Por Carla Silva*
São Mateus, Época de Natal, 2015
Meu querido Menino,
gostaria de te poder dar um abraço imenso, um abraço daqueles que desgastam os efémeros e sentir em mim todo o perdão do Mundo. Muitas vezes esta é a forma de despedida numa carta, mas ilumina-me a alma começar pelo teu abraço. Ambos precisamos demais de abraços.
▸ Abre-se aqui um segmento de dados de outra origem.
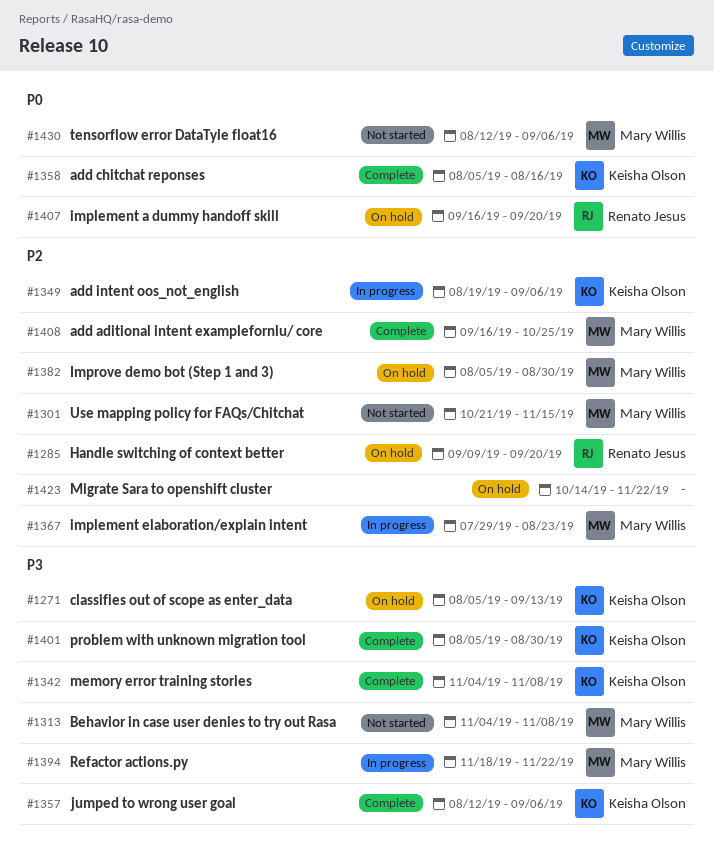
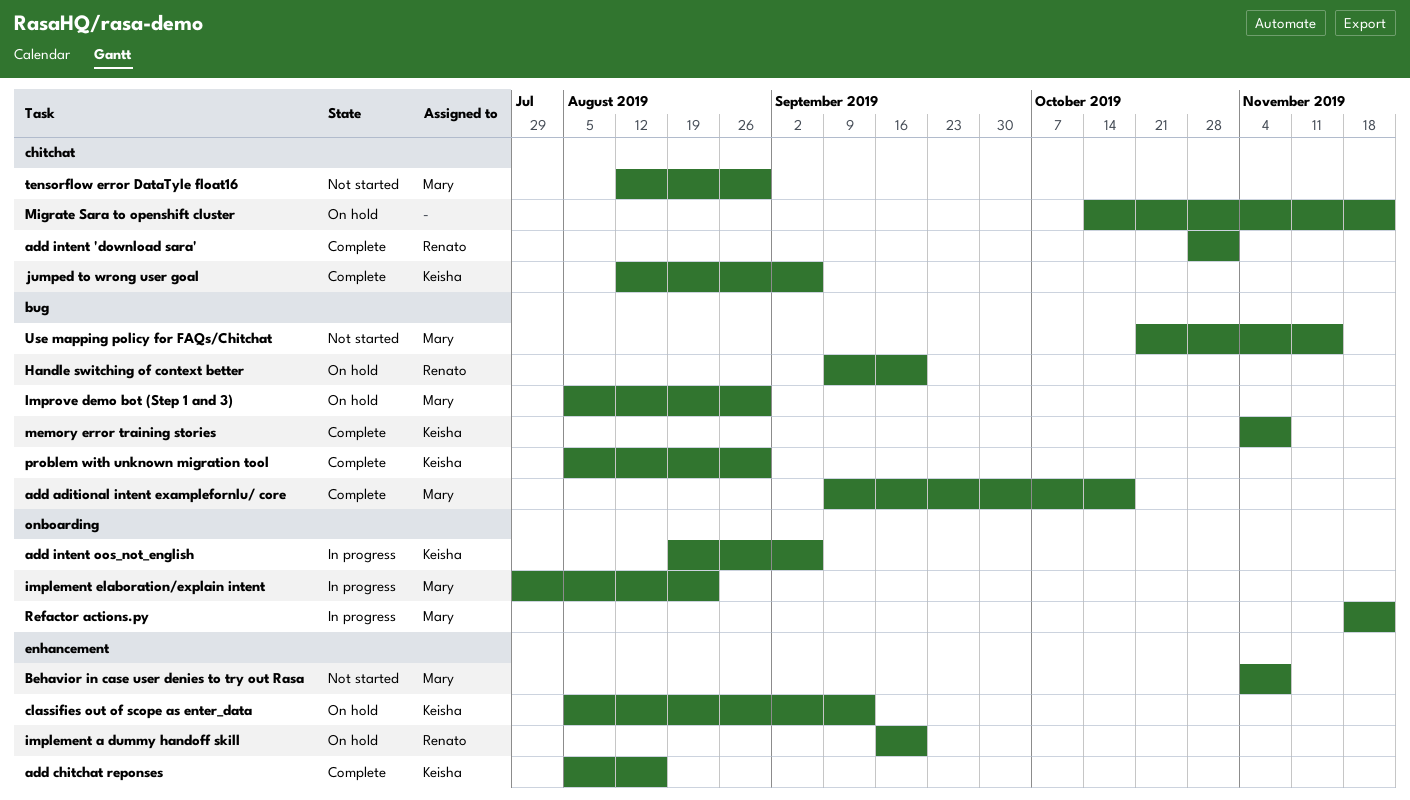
add aditional intent examplefornlu/ core, start: Sep 16 -> Sep 9
add aditional intent examplefornlu/ core, due: Oct 25 -> Oct 18
add intent 'download sara': none -> present
tensorflow error DataTyle float16, due: Sep 6 -> Aug 30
No Pico, há fome de abraços!
Sou picarota e o frio deste Natal consome-me!
Há crianças por demais presas ao Tempo das novas tecnologias; há pais por demais consumidos pelo valor da prenda que vão entregar na noite (essa noite que é tão Tua); há adultos que deturpam por demais as explicações acerca das luzes que enfeitam as ruas e as casas; há olhares de pobreza por demais enfeitados por joalheria caríssima; há rostos tão fugazes que magoam a humildade… não… não perdi o “por demais”. O “por demais” enche as vidinhas de tantos de nós.
Sou picarota e o frio deste Natal consome-me!
Queria ver nas mesas apenas o figo passado dividido pelos 10 filhos, na chaminé o fumo dos galheiros a aquecer os velhotes sentados na beira do banquinho, com o colo branqueado pela farinha da bolacha de milho, à porta o som das vozes quentes dos amigos e tudo a gritar pelo Menino Jesus que deixa na caminha feita de palha a linda boneca de trapos e o carro de bois feito às escondidas por mãos gretadas e escurecidas pelo dia a dia, o postal da América silabado por mães a soluçar. Retrógrada? Não, o “por de menos” era balançado pela importância de se ser Família, de se estar juntos, de se ter muito de tão pouco. A Luz que se confundia com a da candeia era outra, tinha outra projecção…
Meu Menino, sou picarota e o frio deste Natal consome-me!
Certamente no teu abraço encontrarei o calor das luzes que enfeitam tantos Natais “por demais” ou “por de menos” vividos pelos nossos picarotos, pelos nossos açorianos. Este frio montanhoso que me consome neste Natal merece ser espelho de muitos frios por essas ilhas fora…
Naquele abraço, meu Menino, meu Amigo!